Legacy Road Trip
It can seem unfair to attach legacy expectations to breakout artists, but it’s often impossible– and in Morgan Visconti’s case, it’s not even inappropriate. Ride is an album that lives up to its reckoning in all possible ways. The son of legendary producer Tony Visconti and singer Mary Hopkin has gargantuan shoes to fill, and he proves with aplomb that he is not only up to the task, but it seems practically effortless for him.
Ride is a work of pitch-perfect synth-pop, the likes of which are hard to come by in a musical landscape filled with artists trying to occupy the same space. On the album’s leading single, “Can’t Say Goodbye,” Visconti achieves a similar melodically perfect nostalgia to that which Daft Punk and Julian Casablancas reached with last year’s “Instant Crush,” which is no small feat itself. It’s a curious feeling. You can’t pinpoint exactly what you’re hearkening back to, but it hits like the smell of mom’s home cooking.

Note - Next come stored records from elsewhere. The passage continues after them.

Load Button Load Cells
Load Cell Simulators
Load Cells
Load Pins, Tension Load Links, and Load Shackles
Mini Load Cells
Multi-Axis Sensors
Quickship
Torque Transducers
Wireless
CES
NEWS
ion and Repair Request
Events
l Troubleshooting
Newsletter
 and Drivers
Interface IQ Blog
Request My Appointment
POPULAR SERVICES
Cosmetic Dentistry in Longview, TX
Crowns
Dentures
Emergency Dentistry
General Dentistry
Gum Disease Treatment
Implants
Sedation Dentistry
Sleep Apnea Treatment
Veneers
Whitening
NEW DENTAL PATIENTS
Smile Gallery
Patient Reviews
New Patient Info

The young Visconti’s years of composing and producing experience show clearer than crystal. On “When I Was Young,” he combines renaissance strings with a kind of futuristic anti-tune, distorting vocals in the opposite direction that most of today’s pop artists would choose. Combined with a lyrical clarity, depth and simplicity (“When I was young, all I ever wanted to be was you”), Visconti shows an honesty and maturity that is warm in its rarity and beautiful in its execution.

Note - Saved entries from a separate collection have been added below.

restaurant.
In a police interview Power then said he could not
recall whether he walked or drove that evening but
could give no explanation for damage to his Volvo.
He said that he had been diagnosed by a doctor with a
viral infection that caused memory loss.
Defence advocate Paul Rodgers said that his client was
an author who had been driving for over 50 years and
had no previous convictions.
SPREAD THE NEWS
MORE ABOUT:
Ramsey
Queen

While some veteran producers and composers lose sight of personal expression in the complexity of their craft, Visconti stands among the best, letting his personality shine through his work. “Low,” perhaps an homage to his father’s work with David Bowie, pushes out a minimalist melody that not only shows how less can be more — it actually turns less into more. Followed up with “Always On Time,” the artist brings back a new wave charm that many others try to replicate, but fail to even imitate.
Throughout history, gourmets of the arts have described a certain “Je ne sais quoi,” or put less eloquently, “it.” Whatever “it” may be, Morgan Visconti has it in spades, and Ride is hopefully only the beginning of an extended course in the potential of pop music musicianship.